Select, from the data, each line where "lines" occurs.

■ ■ ■

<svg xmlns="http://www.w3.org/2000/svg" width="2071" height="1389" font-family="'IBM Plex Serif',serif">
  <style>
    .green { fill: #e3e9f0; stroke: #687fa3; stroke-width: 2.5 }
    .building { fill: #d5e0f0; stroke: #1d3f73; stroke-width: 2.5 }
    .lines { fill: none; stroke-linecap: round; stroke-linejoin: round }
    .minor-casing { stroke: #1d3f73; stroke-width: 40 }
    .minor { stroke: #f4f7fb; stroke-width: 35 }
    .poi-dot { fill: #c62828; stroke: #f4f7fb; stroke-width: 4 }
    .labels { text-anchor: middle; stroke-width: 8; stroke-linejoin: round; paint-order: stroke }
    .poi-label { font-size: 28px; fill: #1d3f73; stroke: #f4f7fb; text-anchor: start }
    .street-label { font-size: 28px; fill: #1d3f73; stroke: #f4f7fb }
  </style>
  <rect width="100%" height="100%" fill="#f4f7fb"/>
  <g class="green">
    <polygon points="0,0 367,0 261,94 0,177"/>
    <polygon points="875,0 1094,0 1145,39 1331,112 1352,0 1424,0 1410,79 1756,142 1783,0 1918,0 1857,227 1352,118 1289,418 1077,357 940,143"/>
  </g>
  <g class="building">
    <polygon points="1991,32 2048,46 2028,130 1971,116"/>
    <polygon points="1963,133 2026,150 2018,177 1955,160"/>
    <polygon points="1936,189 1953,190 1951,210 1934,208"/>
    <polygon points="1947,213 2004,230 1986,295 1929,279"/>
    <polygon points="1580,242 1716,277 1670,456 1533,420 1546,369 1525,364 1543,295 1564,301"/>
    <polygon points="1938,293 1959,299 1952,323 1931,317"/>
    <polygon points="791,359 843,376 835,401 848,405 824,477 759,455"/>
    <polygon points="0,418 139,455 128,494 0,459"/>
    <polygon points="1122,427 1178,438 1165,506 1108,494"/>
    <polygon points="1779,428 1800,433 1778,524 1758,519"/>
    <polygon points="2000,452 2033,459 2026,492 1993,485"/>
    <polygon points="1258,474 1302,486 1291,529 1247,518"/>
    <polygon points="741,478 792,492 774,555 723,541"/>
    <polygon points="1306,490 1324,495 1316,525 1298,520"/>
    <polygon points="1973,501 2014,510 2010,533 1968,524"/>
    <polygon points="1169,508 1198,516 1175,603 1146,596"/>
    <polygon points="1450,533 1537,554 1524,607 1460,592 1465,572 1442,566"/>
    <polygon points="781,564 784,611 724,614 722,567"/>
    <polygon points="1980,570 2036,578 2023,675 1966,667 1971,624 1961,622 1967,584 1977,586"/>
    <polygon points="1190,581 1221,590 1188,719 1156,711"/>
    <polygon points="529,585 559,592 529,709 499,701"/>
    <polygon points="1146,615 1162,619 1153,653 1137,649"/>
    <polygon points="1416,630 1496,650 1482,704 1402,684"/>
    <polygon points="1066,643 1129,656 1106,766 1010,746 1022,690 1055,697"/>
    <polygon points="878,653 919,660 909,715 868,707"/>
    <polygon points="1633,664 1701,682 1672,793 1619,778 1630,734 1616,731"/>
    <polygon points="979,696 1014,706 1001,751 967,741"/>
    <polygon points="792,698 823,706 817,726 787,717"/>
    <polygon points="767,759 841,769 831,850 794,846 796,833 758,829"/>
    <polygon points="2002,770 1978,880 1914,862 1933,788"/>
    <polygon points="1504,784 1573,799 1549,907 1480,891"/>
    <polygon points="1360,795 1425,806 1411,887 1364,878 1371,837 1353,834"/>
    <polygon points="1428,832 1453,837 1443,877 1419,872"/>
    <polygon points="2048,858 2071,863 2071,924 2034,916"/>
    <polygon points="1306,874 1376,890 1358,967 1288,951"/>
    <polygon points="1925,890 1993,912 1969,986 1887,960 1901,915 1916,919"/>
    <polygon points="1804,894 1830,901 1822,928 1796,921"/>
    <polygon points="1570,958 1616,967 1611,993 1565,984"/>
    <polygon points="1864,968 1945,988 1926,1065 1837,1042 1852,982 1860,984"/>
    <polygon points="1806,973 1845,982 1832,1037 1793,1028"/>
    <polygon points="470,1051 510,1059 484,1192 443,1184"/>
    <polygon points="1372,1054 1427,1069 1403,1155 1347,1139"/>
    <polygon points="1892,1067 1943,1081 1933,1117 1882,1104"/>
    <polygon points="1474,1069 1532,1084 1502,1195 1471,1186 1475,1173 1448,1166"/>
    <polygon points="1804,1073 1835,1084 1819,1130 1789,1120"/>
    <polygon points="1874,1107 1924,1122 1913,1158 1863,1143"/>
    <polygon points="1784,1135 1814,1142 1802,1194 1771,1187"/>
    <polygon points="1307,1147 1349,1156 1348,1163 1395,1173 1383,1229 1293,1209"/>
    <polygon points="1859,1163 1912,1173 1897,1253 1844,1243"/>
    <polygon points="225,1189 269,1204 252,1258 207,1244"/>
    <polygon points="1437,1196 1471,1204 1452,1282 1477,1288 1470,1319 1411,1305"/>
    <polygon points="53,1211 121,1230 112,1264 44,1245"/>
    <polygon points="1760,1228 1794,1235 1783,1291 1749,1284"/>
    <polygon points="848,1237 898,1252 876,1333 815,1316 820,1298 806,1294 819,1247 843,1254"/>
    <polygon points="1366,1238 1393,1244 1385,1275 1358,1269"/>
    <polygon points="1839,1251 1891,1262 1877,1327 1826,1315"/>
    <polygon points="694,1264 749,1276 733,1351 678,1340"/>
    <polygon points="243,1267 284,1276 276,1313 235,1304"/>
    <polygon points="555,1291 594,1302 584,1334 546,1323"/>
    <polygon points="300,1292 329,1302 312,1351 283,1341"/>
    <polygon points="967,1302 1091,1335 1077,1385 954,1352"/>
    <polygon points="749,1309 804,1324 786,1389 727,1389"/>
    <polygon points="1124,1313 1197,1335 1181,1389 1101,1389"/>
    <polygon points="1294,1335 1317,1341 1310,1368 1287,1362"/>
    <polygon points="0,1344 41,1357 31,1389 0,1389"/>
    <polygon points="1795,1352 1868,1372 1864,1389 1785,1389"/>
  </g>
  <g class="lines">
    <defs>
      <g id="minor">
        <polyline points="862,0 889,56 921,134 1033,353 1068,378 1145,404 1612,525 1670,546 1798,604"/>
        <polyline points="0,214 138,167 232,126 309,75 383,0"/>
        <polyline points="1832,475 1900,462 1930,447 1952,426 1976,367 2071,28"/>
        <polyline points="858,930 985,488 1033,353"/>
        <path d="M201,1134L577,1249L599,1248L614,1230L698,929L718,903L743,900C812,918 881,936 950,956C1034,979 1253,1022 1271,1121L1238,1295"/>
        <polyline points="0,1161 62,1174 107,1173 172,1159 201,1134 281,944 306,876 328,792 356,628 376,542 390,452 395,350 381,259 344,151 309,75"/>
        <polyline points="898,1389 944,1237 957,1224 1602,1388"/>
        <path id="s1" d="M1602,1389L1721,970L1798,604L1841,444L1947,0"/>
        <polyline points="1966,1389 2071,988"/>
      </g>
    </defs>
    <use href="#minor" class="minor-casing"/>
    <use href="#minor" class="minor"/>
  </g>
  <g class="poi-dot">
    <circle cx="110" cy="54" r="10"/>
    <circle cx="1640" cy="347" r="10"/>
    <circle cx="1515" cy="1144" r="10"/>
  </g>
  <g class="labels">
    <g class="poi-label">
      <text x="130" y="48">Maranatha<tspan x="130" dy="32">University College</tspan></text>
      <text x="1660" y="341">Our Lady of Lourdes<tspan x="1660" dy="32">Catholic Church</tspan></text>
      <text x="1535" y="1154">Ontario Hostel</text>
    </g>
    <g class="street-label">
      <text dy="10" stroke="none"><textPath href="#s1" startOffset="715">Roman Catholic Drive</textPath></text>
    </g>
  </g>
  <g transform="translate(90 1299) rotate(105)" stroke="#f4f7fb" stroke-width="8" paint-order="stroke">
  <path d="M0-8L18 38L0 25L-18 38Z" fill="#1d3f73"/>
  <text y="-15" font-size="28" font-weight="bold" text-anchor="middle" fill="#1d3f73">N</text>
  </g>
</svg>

■ ■ ■

# FINISHED TASK
    .lines { fill: none; stroke-linecap: round; stroke-linejoin: round }
  <g class="lines">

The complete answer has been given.